SISR results associated with this combined phoneme string would be the same as expected as shown earlier.


Combining Phonetic Spellings And Lexicons

As you can see from this article and our article on ASR Lexicons, there are two ways in which users can introduce custom pronunciations for words. 

It is therefore possible that someone may end up using both of these at some point, so understanding how these two applications of spellings would interact with each other.

The first thing the ASR will rely on when determining a word's pronunciation will be to use its internal methods, which consist of a combination of an extensive lexicon (or dictionary) in each supported language, along with statistical and various rules-based algorithms.

Following this, users can optionally specify custom Lexicons, which themselves can be configured to replace word definitions (type=primary) or to add alternate pronunciations (type=backup).

Starting with LumenVox version 13.0, Inline phonetic spellings will always be applied after any custom lexicons have been processed, thus allowing any inline phonetic spellings within a grammar to always be used as an alternative pronunciation, regardless of how the pronunciation of those words was previously obtained.

Prior to LumenVox version 13.0, inclusion of these inline phonetic spellings was somewhat deterministic, based on the order in which combined grammars was processed, and whether a custom lexicon containing a conflicting pronunciation for the inline inline phonetic version was defined as primary or backup type.


Word Label

Earlier, we discussed having the word appear within the curly braces as being optional. This is certainly true, however there are additional effects on having this Word Label present, as it applies to results.

As previously mentioned, the following definition would result in the phoneme string itself being returned as a result:

"{AY DH AXR}" will return AY DH AXR as a decoded result

However, when a Word Label is specified after a colon, the Word Label will be returned

"{AY DH AXR:either}" will return either as a decoded result

This subtle difference is handled in a much different way inside the ASR during processing. The form without the Word Label, for example, will have any SI associated with that phoneme string only, and will not be affected by any SI associated with the word either as defined elsewhere in the grammar.

The second form, which includes the Word Label "{AY DH AXR:either}" will be handled within the ASR simply as an alternate pronunciation of the word either, where SI rules will be shared among other definitions of either within the grammar.
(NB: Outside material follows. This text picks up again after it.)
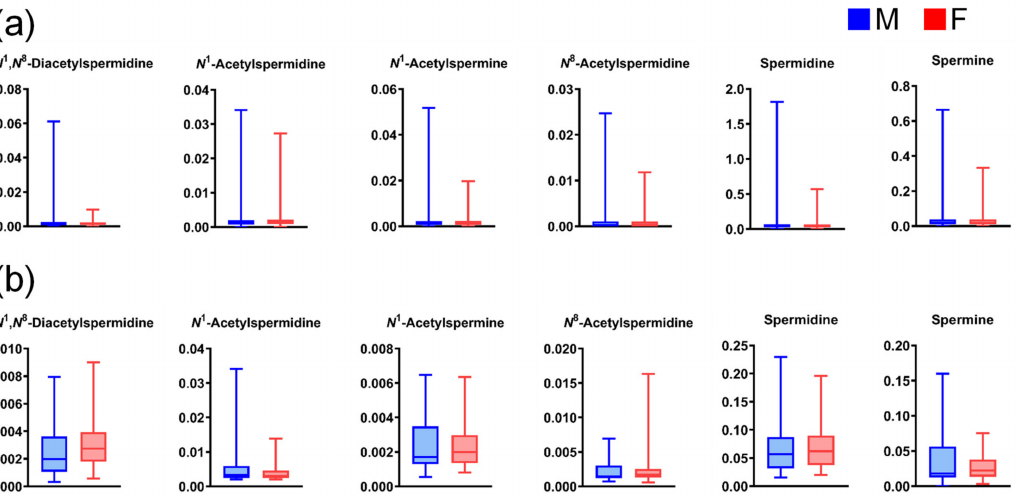
Figure A3. Differences in salivary polyamine concentrations between ( a ) healthy individual male (M) and female (F) participants ( n = 423 and 501, respectively) and ( b ) M and F patients with pancreatic diseases ( n = 27 and 40, respectively). Horizontal lines of box plots present 0, 25, 50, 75, and 100% of data. All comparisons show p > 0.05, using the Mann–Whitney U test.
How this subtle difference affects your grammars depends on how the grammar is written, but to clarify one aspect, users can define a rule for a word, without using a Word Label and have a SI associated with that unique phonetic sequence if desired.


Duplicate Pronunciations

As already mentioned, there are a few ways in which the pronunciation of words can be specified to the ASR during grammar processing.

It is therefore possible that some of these definitions match some existing pronunciation for the word. In such cases, the later definition will be ignored, since that pronunciation already exists. No additional duplicate pronunciation definitions will be added - if someone is attempting to do this in order to influence the weighting of a particular word or phrase, you should see ourApplying Grammar Weights article instead.


Combining Inline Phonemes and Other Words

Introduced in LumenVox 13.0, users can now define a rule containing a mixture of inline phonemes and regular words if a rules is needed where the combination of them is needed.

"{S UW P ER} cool" will return S UW P ER cool as a decoded result, only when the combined phonemes of S UW P ER and the current pronunciation definition for cool is matched.

The definition of this combination, where S UW P ER has a Word Label of super applied would be "{S UW P ER:super} cool", and would return super cool as a decoded result, when matched.

Regarding SI processing for this sort of combination, it is essentially the same, where the absence of a Word Label in the inline phonetic string will cause this rule to be processed with its own unique SI, and the presence of the Word Label would be processed as if "super cool" was decoded, and thereby share any SI among other "super cool" definitions in the grammar.